*** Opening of Source information ***

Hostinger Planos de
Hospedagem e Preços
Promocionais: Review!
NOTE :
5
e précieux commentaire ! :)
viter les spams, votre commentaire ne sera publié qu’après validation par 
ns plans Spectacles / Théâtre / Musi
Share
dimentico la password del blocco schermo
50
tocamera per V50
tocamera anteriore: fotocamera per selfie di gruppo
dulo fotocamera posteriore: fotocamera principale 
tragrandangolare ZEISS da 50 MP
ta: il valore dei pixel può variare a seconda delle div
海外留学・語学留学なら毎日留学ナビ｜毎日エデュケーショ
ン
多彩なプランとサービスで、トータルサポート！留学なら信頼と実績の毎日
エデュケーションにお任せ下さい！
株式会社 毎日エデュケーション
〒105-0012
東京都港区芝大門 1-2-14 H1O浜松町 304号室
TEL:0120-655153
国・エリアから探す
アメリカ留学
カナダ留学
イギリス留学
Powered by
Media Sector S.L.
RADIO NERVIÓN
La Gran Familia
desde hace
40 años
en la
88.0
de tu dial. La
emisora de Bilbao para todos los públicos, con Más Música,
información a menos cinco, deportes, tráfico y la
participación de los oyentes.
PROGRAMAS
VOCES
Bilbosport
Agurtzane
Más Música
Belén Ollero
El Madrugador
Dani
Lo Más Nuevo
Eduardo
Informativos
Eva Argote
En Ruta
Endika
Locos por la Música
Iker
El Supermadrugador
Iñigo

*** Close of Source information ***

Using the exact wording, repeat all the entries.

## Result
Hostinger Planos de
Hospedagem e Preços
Promocionais: Review!
NOTE :
5
e précieux commentaire ! :)
viter les spams, votre commentaire ne sera publié qu’après validation par 
ns plans Spectacles / Théâtre / Musi
Share
dimentico la password del blocco schermo
50
tocamera per V50
tocamera anteriore: fotocamera per selfie di gruppo
dulo fotocamera posteriore: fotocamera principale 
tragrandangolare ZEISS da 50 MP
ta: il valore dei pixel può variare a seconda delle div
海外留学・語学留学なら毎日留学ナビ｜毎日エデュケーショ
ン
多彩なプランとサービスで、トータルサポート！留学なら信頼と実績の毎日
エデュケーションにお任せ下さい！
株式会社 毎日エデュケーション
〒105-0012
東京都港区芝大門 1-2-14 H1O浜松町 304号室
TEL:0120-655153
国・エリアから探す
アメリカ留学
カナダ留学
イギリス留学
Powered by
Media Sector S.L.
RADIO NERVIÓN
La Gran Familia
desde hace
40 años
en la
88.0
de tu dial. La
emisora de Bilbao para todos los públicos, con Más Música,
información a menos cinco, deportes, tráfico y la
participación de los oyentes.
PROGRAMAS
VOCES
Bilbosport
Agurtzane
Más Música
Belén Ollero
El Madrugador
Dani
Lo Más Nuevo
Eduardo
Informativos
Eva Argote
En Ruta
Endika
Locos por la Música
Iker
El Supermadrugador
Iñigo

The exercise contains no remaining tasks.